The Beryciformes /'bɛrᵻsᵻfɔːrmiːz/ are a poorly-understood order of carnivorous ray-finned fishes consisting of 7 families, 30 genera, and 161 species. They feed on small fish and invertebrates. Beyond this, little is known about the biology of most member species because of their nocturnal habits and deepwater habitats.
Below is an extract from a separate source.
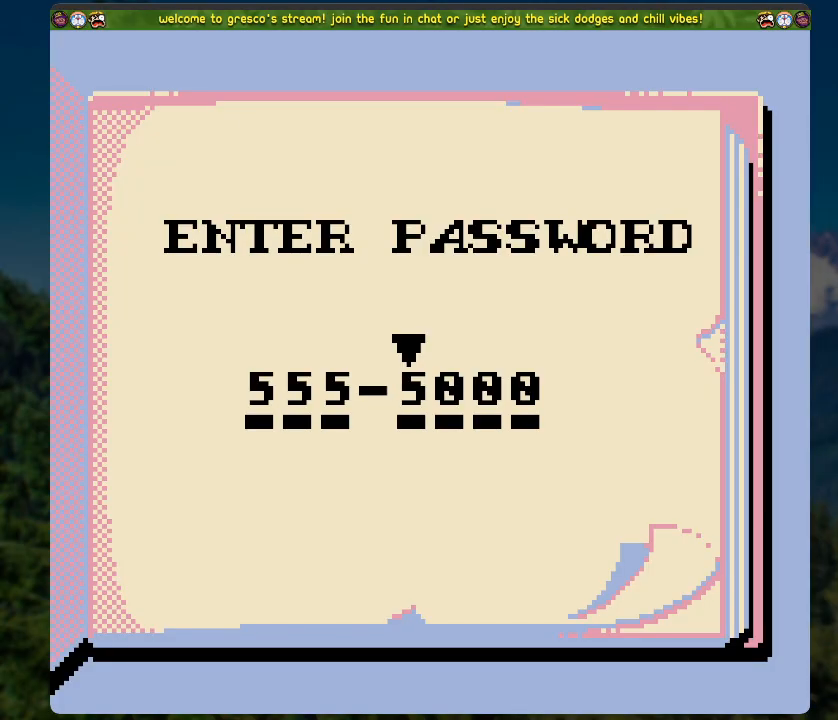
{"buttons": [], "left_stick": "center", "right_stick": "center", "events": [[351, "DPAD_RIGHT", "down"], [469, "DPAD_RIGHT", "up"]]}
All beryciform species are marine and most live in tropical to temperate, deepwater environments. Most live on the continental shelf and continental slope, with some species being found as deep as 2000 m. Some species move closer to the surface at night, while others live entirely in shallow water and are nocturnal, hiding in rock crevices and caves during the day. Several species are mesopelagic and bathypelagic. Beryciformes' bodies are deep and mildly compressed, typically with large eyes that help them see in darker waters. Colors range from red to yellow and brown to black, and sizes range from 8–61 cm. Member genera include the alfonsinos, squirrelfishes, pricklefishes, and whalefishes. A number of member species are caught commercially, including the alfonsino and the splendid alfonsino.

==Taxonomy==
Beryciforms first appeared during the Late Cretaceous period and have survived to today in relative abundance. They are considered the most primitive order in Acanthopterygii, and as such are split off at the base of the cladogram below from the rest of the member orders. Beryciforms are distinguished by having 18–19 caudal fin rays, as opposed to percomorphs, which have 17. Having fewer caudal fin rays is considered a sign of a more recently evolved species among fish.

=== Classification ===
The following classification is based on Eschmeyer's Catalog of Fishes:

- Order Beryciformes
  - Suborder Holocentroidei
    - Family Holocentridae Bonaparte, 1833 (soldierfishes & squirrelfishes)
  - Suborder Berycoidei
    - Family Berycidae Lowe, 1839 (alfonsinos & nannygais)
    - Family Melamphaidae Gill, 1893 (bigscale fishes)
  - Suborder Stephanoberycoidei
    - Family Stephanoberycidae Gill, 1884 (pricklefishes)
    - Family Hispidoberycidae Kotlyar, 1981 (spiny-scale pricklefishes)
    - Family Gibberichthyidae Parr, 1933 (gibberfishes)
    - Family Rondeletiidae Goode & Bean, 1895 (redmouth whalefishes)
    - Family Barbourisiidae Parr, 1945 (red/velvet whalefishes)
    - Family Cetomimidae Goode & Bean, 1895 (flabby whalefishes)
The following fossil families are also known:
- Suborder Holocentroidei
  - Family †Tenuicentridae Gayet, 1982
  - Family †Caproberycidae Patterson, 1967
- Suborder Berycoidei
  - Family †Quaesitoberycidae Bannikov & Sorbini, 2005

In the past, the Trachichthyiformes and Polymixiiformes were also placed within this order. However, such a classification is now known to be paraphyletic.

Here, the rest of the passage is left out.